David Willetts has refused to guarantee the future of student opportunity funding for the poorest students, following reports it could be cut by £200 million in the forthcoming grant letter.
Appearing before MPs on the Business Innovation and Skills Committee to discuss student loans, Mr Willetts also admitted that the government’s estimate of the cost of the new loans system is to rise yet again.
Shortly before Mr Willetts appeared, the Million+ group of newer universities released a press statement claiming that cuts in student opportunity funding of up to £200 million, or 60 per cent, were “due to be announced” in the grant letter.
It is thought that the grant letter – sent each year by the Department for Business Innovation and Skills to the Higher Education Funding Council for England – had been scheduled to be sent last Friday.
However, a battle over student opportunity funding seems to be delaying the letter, with no final sign off on the planned cut – to which Mr Willetts is thought to be opposed, but which may secure continued protection for the research budget.
Million+ said in its statement that it is “understood that the Treasury and the Cabinet Office are pressing for the reductions as part of cost savings being imposed” on BIS.
BIS is under pressure to make cuts after uncovering a £1.4 billion shortfall in its budget in the coming years, caused by higher than expected student numbers at universities and a failure to control places at private providers.
At the committee, Paul Blomfield, the MP for Sheffield Central, asked Mr Willetts to assure the committee that student opportunity funding would not be cut.
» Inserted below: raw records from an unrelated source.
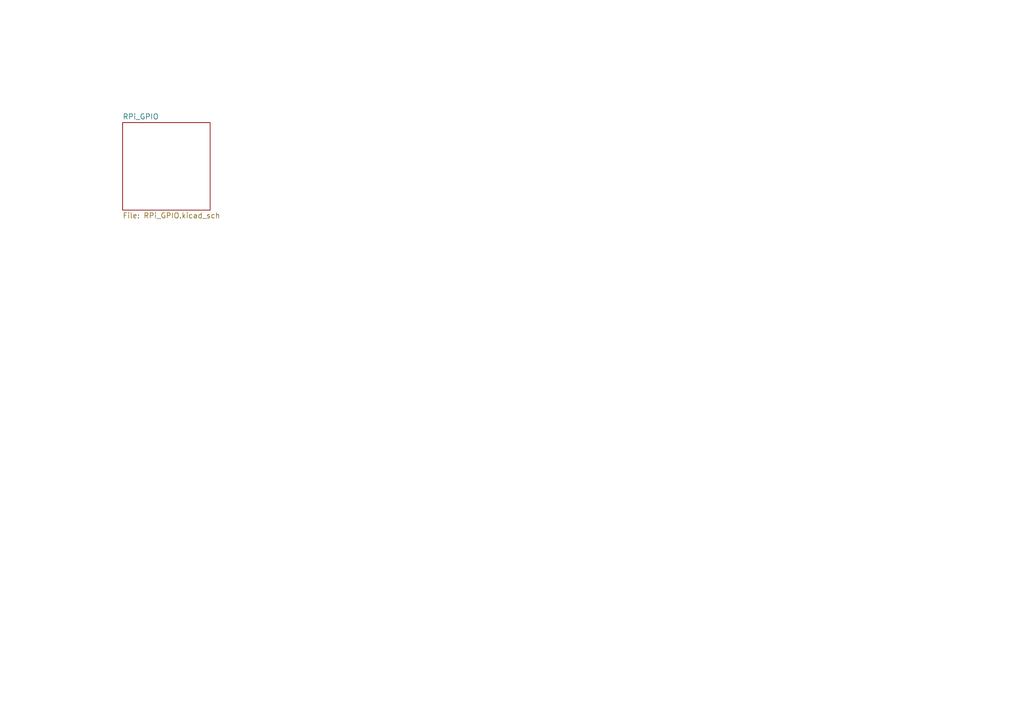
<source format=kicad_sch>
(kicad_sch (version 20230121) (generator eeschema)

  (uuid 96bb4841-5e57-4f80-b093-c4c764d664f5)

  (paper "A4")

  


  (sheet (at 35.56 35.56) (size 25.4 25.4) (fields_autoplaced)
    (stroke (width 0) (type solid))
    (fill (color 0 0 0 0.0000))
    (uuid 00000000-0000-0000-0000-00005515d395)
    (property "Sheetname" "RPi_GPIO" (at 35.56 34.7214 0)
      (effects (font (size 1.524 1.524)) (justify left bottom))
    )
    (property "Sheetfile" "RPi_GPIO.kicad_sch" (at 35.56 61.6462 0)
      (effects (font (size 1.524 1.524)) (justify left top))
    )
    (instances
      (project "RPi_Hat"
        (path "/96bb4841-5e57-4f80-b093-c4c764d664f5" (page "2"))
      )
    )
  )

  (sheet_instances
    (path "/" (page "1"))
  )
)

</source>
“We have yet to finalise the grant letter,” answered Mr Willetts. He added: “It is very important to spend on access, but the exact, specific, financial details about where that money should go have not yet been finalised.”
Toni Pearce, the National Union of Students president, said in a press statement: “Cutting the student opportunity fund is an absolute disgrace and, in the wake of cuts to the National Scholarship Programme, looks like the government is backtracking on its commitment to support social mobility in favour of balancing the books on the backs of the poor.”
On the student loan system, Mr Blomfield said the government’s estimates on the portion of loans that will never be repaid – the resource accounting and budgeting (RAB) charge – had steadily risen from 28 per cent to 40 per cent, on the most recent forecast.
Mr Willetts said there were “more factors at work which will increase the RAB charge”, highlighting issues around projected graduate earnings, which determine repayment levels.
“People on low earnings are more likely to be on low earnings for longer…than was assumed in the original modelling,” said Mr Willetts. “Things like that will push up the RAB charge.”
Asked by Mr Blomfield whether his department’s modelling suggested the RAB charge could rise as high as the “high 40s” or 50 per cent, Mr Willetts said: “I don’t want to speculate…I don’t think the process of revising the RAB charge is suddenly going to stop.”
London Economics, a consultancy, has said that a RAB charge of 48 per cent is the point at which the new system becomes more expensive than the old system of direct grants.
In addition, the committee asked whether the abolition of student numbers controls would go ahead even without the sale of student loans – which George Osborne, the chancellor, has said will be the means of financing the expansion.
Matthew Hilton, director of higher education at BIS, said: “I think it would be fair to say the Treasury do intend to underwrite this policy.”
He added: “There is no logical follow through from the decision on the loan book to the decision on the expansion of the higher education budget.”